Required actions:
a - Rewrite the part of the article on coronavirus and contract law that opens with the words containing "This article deals" and closes with "doctrine of frustration.", replacing "legal system" with "judicial system".
b - Please translate this sentence from the article on coronavirus and contract law into Spanish: "In Cyprus the doctrine of frustration is an exception to the general rule about performance and as such invoked sparingly only in exceptional circumstances."

Cyprus Mail
Business

Coronavirus’ impact on contract law

The time of entering into the agreement is of the essence.

An invisible enemy is attacking the performance of agreements

By Christiana Pyrkotou

The world is facing an unprecedented crisis testing every system of public health as well as societies at every level: political, social and economic.

Covid-19, the so-called “invisible enemy”, has left nothing untouched, including, inevitably, the performance of contractual obligations worldwide.

This article deals with how the legal system in Cyprus approaches cases where the performance of contractual obligations could be affected in light of Covid-19 under the common law doctrine of frustration.

General principle

The general principle on performance is that agreements should be performed, as agreed by the parties. There is an exception to the general rule, however, when future unforeseeable events affecting the foundation of a contract occur and justice requires the impact of such events to be taken into account.

In Cyprus the doctrine of frustration is an exception to the general rule about performance and as such invoked sparingly only in exceptional circumstances.

The doctrine is codified under Cyprus Law. It is contained in article 56 of the Contracts Law, Cap. 149 that provides:         a contract to do an act which, after the contract is made, becomes impossible, or by reason of some event which the promisor could not prevent, unlawful, becomes void when the act becomes impossible or unlawful;

 

The main elements for the application of the doctrine are:

  • There should be in place a valid agreement;
  • An event not foreseen by any of the parties to the contract is or has taken place;
  • The unforeseen event is not caused by any of the parties to the contract;
  • The event has arisen following the entering into the agreement;
  • The agreement has not yet been fully performed;
  • The further performance of the agreement is impossible and/or illegal and/or absolutely different from what the parties agreed;
  • The agreement does not contain any clause, express or implied, in relation to the event or that the parties knew or could have known of it.

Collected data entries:
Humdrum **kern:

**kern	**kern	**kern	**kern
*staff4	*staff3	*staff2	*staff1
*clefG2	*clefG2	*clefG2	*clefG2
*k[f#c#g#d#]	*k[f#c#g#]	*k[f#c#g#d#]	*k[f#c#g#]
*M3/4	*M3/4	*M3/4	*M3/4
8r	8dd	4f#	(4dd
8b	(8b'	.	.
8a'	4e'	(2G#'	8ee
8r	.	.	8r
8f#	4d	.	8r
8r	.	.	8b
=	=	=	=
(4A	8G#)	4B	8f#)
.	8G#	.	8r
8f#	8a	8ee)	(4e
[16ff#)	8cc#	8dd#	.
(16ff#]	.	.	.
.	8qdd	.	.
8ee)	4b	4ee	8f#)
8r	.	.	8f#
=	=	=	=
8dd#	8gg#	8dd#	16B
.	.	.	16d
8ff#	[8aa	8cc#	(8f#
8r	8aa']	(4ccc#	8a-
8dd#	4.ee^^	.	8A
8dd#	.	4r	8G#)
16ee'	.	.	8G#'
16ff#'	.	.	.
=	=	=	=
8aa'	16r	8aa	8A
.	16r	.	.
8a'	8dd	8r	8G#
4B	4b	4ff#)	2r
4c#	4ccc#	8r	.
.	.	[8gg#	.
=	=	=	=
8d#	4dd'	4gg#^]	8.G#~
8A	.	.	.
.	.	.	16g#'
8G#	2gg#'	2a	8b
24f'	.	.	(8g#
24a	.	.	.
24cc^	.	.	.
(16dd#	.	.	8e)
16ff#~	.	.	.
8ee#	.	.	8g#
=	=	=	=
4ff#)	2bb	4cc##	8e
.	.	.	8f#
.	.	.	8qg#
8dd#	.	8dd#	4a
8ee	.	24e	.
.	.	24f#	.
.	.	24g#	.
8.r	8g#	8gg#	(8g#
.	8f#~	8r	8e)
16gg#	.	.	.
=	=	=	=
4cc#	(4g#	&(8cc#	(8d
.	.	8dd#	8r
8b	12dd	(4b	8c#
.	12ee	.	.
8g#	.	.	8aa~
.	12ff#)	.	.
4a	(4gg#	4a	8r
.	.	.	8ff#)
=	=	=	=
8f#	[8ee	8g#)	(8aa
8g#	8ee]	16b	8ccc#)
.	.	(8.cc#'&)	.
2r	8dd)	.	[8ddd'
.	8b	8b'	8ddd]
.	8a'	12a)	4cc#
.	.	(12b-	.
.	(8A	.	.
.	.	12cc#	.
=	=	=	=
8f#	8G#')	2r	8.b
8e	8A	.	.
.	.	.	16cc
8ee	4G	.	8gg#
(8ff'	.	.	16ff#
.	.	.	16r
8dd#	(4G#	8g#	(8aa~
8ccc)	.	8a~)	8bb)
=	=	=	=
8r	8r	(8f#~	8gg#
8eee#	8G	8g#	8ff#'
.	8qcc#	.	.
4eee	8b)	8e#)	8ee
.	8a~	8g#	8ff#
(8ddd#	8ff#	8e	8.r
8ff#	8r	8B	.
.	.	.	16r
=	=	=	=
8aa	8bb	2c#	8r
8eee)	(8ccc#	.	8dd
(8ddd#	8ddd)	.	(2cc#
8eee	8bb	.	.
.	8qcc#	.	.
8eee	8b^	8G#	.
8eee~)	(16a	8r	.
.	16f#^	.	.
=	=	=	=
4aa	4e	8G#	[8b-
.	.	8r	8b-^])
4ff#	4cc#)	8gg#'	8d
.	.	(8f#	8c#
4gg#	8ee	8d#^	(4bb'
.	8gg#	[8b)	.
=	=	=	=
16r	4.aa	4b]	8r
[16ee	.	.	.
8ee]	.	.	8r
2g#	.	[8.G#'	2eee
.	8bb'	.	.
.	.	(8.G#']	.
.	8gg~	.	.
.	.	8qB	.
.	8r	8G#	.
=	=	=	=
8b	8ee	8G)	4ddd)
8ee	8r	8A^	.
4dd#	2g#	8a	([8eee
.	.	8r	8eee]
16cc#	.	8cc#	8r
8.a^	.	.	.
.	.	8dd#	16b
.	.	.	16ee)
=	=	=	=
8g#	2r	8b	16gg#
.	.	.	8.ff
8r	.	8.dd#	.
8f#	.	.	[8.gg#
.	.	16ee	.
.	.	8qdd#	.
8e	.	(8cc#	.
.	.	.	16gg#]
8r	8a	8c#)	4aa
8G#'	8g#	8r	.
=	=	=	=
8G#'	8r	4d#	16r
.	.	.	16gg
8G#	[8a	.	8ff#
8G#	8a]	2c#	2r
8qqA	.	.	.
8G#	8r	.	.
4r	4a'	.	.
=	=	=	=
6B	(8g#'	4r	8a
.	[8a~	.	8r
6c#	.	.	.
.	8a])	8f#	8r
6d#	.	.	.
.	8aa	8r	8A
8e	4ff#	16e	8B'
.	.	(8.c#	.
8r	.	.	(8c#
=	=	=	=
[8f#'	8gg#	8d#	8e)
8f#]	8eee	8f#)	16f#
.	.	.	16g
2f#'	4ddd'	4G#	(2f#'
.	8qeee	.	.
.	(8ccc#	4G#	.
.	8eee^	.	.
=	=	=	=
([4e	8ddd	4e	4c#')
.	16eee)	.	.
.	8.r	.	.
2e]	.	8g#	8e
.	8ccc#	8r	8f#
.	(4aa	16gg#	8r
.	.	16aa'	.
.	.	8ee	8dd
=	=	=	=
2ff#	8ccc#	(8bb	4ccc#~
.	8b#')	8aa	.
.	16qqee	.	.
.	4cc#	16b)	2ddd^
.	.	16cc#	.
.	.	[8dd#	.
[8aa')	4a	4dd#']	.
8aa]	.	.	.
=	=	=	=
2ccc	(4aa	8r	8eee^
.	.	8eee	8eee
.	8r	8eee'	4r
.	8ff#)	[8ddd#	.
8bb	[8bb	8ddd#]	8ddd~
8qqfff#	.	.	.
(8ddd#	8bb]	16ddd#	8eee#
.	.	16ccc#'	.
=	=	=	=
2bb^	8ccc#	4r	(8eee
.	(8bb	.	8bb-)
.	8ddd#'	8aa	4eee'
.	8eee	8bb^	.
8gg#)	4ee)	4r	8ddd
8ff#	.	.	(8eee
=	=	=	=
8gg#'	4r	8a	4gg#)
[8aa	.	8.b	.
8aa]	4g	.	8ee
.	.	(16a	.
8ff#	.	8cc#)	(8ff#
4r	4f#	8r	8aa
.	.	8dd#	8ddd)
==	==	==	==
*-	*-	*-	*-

Answers by item:
a -
This article deals with how the judicial system in Cyprus approaches cases where the performance of contractual obligations could be affected in light of Covid-19 under the common law doctrine of frustration.

b - En Chipre, la doctrina de la frustración es una excepción a la regla general sobre el cumplimiento y, como tal, se invoca con moderación y solo en circunstancias excepcionales.